I previously owned a 1996 Pathfinder SE. The tweeter speaker placement inside the front pillars produced amazing sound. I tested a 2005 Xterra SE (featuring Rockford Fosgate equipment) and noticed that now the tweeters have been moved out from the pillars inside the dashboard. I was disappointed. The sound was not as clear and sharp on the high end. Bass reproduction was fine. What are the options for installing tweeters in the pillars in this model and can it be done successfully?

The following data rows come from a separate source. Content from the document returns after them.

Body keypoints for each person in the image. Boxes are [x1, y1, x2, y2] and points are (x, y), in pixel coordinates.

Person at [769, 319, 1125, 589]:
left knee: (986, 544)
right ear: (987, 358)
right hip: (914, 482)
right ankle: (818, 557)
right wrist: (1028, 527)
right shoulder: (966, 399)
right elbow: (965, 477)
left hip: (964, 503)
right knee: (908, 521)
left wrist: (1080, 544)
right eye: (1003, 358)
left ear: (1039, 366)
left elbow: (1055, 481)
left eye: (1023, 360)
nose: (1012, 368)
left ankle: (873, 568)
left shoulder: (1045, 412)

Thanks for reading and for any advice.

rockyroader.


----------



## wes (Apr 30, 2002)

rockyroader said:


> I previously owned a 1996 Pathfinder SE. The tweeter speaker placement inside the front pillars produced amazing sound. I tested a 2005 Xterra SE (featuring Rockford Fosgate equipment) and noticed that now the tweeters have been moved out from the pillars inside the dashboard. I was disappointed. The sound was not as clear and sharp on the high end. Bass reproduction was fine. What are the options for installing tweeters in the pillars in this model and can it be done successfully?
> 
> Thanks for reading and for any advice.
> 
> rockyroader.


In the 04 models the twets were in the a-pillars. Perhaps you could use 04 A-Pillar panels and put your own tweets in there? I am not sure how the 05 dash and a-pillar look, but I know the 05 Xterra is still the same chassis so they just might work. If not just remove the a-pillar and see how much room is behind it, you can always add a set of aftermarket tweets if there is room.


----------



## Aretelio (Feb 25, 2008)

wes said:


> In the 04 models the twets were in the a-pillars. Perhaps you could use 04 A-Pillar panels and put your own tweets in there? I am not sure how the 05 dash and a-pillar look, but I know the 05 Xterra is still the same chassis so they just might work. If not just remove the a-pillar and see how much room is behind it, you can always add a set of aftermarket tweets if there is room.


Nope. Won't work. 2004s were the old WD22 body whereas the 2005+ are the new N50 models.


----------